## Task item
Reproduce, without any change, the lines running from the one containing "Realiza-se no sábado, dia" through the one containing "Basarabiei, militanţi pentru statul", with both of those lines included.

## Materials provided
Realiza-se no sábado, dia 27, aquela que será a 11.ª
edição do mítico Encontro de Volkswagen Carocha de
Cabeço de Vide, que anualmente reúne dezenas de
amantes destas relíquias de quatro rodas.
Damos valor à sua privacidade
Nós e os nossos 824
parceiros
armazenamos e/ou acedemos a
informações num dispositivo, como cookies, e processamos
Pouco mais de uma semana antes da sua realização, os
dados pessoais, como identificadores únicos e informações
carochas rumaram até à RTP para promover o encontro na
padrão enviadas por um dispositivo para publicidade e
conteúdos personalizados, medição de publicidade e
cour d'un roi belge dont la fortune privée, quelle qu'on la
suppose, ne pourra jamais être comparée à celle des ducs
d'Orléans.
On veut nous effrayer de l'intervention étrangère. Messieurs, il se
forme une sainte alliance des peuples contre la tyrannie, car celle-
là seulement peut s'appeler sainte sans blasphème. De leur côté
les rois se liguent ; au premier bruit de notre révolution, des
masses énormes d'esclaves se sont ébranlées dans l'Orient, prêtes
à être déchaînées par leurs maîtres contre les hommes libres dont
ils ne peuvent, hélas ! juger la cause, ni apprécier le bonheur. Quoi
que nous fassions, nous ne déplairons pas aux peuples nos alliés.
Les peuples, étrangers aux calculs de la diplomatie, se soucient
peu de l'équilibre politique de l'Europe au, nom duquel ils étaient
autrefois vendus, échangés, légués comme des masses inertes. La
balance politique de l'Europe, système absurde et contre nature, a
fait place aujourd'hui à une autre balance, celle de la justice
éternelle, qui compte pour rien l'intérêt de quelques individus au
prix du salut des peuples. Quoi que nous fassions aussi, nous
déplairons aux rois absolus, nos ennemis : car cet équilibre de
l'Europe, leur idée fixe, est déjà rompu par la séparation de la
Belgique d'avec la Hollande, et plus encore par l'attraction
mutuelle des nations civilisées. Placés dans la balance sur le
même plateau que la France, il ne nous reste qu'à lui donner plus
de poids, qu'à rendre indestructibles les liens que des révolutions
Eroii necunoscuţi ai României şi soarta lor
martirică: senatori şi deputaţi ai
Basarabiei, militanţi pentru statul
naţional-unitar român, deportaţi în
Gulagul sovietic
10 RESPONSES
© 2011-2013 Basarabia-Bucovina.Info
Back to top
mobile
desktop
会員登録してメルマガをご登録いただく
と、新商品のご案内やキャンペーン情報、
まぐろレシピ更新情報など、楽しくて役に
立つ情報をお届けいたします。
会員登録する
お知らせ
---
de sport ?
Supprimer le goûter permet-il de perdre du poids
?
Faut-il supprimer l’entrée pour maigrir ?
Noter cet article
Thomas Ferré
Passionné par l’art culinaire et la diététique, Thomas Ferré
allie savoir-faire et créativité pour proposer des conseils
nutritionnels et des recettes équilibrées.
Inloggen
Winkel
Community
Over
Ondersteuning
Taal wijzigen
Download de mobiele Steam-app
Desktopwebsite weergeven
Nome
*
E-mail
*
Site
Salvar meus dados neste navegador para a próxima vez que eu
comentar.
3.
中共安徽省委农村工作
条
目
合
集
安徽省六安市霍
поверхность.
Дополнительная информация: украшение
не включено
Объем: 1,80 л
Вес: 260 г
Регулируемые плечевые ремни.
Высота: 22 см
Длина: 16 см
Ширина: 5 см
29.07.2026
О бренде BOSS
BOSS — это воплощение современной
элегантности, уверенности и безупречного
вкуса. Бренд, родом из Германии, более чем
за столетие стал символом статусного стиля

## Exercise answer
Realiza-se no sábado, dia 27, aquela que será a 11.ª
edição do mítico Encontro de Volkswagen Carocha de
Cabeço de Vide, que anualmente reúne dezenas de
amantes destas relíquias de quatro rodas.
Damos valor à sua privacidade
Nós e os nossos 824
parceiros
armazenamos e/ou acedemos a
informações num dispositivo, como cookies, e processamos
Pouco mais de uma semana antes da sua realização, os
dados pessoais, como identificadores únicos e informações
carochas rumaram até à RTP para promover o encontro na
padrão enviadas por um dispositivo para publicidade e
conteúdos personalizados, medição de publicidade e
cour d'un roi belge dont la fortune privée, quelle qu'on la
suppose, ne pourra jamais être comparée à celle des ducs
d'Orléans.
On veut nous effrayer de l'intervention étrangère. Messieurs, il se
forme une sainte alliance des peuples contre la tyrannie, car celle-
là seulement peut s'appeler sainte sans blasphème. De leur côté
les rois se liguent ; au premier bruit de notre révolution, des
masses énormes d'esclaves se sont ébranlées dans l'Orient, prêtes
à être déchaînées par leurs maîtres contre les hommes libres dont
ils ne peuvent, hélas ! juger la cause, ni apprécier le bonheur. Quoi
que nous fassions, nous ne déplairons pas aux peuples nos alliés.
Les peuples, étrangers aux calculs de la diplomatie, se soucient
peu de l'équilibre politique de l'Europe au, nom duquel ils étaient
autrefois vendus, échangés, légués comme des masses inertes. La
balance politique de l'Europe, système absurde et contre nature, a
fait place aujourd'hui à une autre balance, celle de la justice
éternelle, qui compte pour rien l'intérêt de quelques individus au
prix du salut des peuples. Quoi que nous fassions aussi, nous
déplairons aux rois absolus, nos ennemis : car cet équilibre de
l'Europe, leur idée fixe, est déjà rompu par la séparation de la
Belgique d'avec la Hollande, et plus encore par l'attraction
mutuelle des nations civilisées. Placés dans la balance sur le
même plateau que la France, il ne nous reste qu'à lui donner plus
de poids, qu'à rendre indestructibles les liens que des révolutions
Eroii necunoscuţi ai României şi soarta lor
martirică: senatori şi deputaţi ai
Basarabiei, militanţi pentru statul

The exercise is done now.